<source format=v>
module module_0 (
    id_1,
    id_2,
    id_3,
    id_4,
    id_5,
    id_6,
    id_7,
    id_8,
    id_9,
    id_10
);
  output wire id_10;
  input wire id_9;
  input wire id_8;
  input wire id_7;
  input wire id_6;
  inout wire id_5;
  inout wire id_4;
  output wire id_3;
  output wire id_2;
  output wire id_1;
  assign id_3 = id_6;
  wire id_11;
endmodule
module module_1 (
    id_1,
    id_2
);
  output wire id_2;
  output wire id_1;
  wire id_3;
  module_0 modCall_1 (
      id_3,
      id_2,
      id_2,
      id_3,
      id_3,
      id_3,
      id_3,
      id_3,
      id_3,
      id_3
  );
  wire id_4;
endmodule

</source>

_ _ _ _ _ _ _

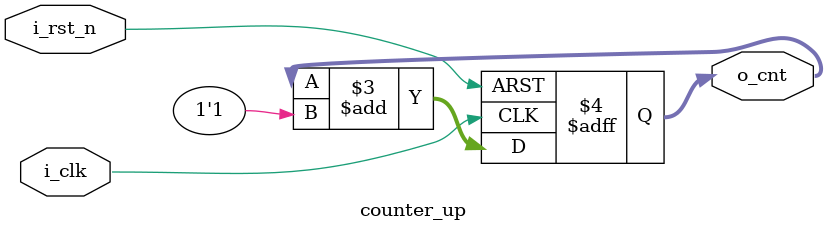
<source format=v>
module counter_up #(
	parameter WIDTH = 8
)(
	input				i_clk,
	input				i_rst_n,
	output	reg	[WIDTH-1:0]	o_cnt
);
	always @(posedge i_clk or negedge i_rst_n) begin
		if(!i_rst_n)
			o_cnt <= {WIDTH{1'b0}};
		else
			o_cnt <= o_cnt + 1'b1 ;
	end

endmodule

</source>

_ _ _ _ _ _ _

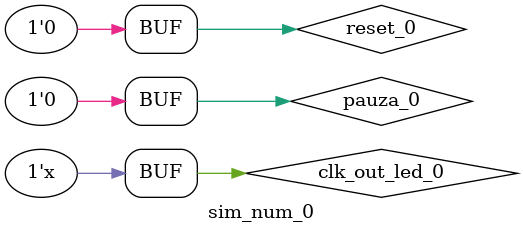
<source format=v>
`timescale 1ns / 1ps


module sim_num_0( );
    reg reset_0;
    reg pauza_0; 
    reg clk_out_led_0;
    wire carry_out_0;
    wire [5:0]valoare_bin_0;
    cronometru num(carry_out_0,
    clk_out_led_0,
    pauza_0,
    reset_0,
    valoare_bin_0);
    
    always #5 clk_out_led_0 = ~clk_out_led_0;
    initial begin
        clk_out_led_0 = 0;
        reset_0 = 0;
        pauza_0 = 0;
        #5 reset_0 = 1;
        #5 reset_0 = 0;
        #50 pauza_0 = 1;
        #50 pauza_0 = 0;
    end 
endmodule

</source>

_ _ _ _ _ _ _

Copy whichever lines of the records above contain the word "begin".

	always @(posedge i_clk or negedge i_rst_n) begin
    initial begin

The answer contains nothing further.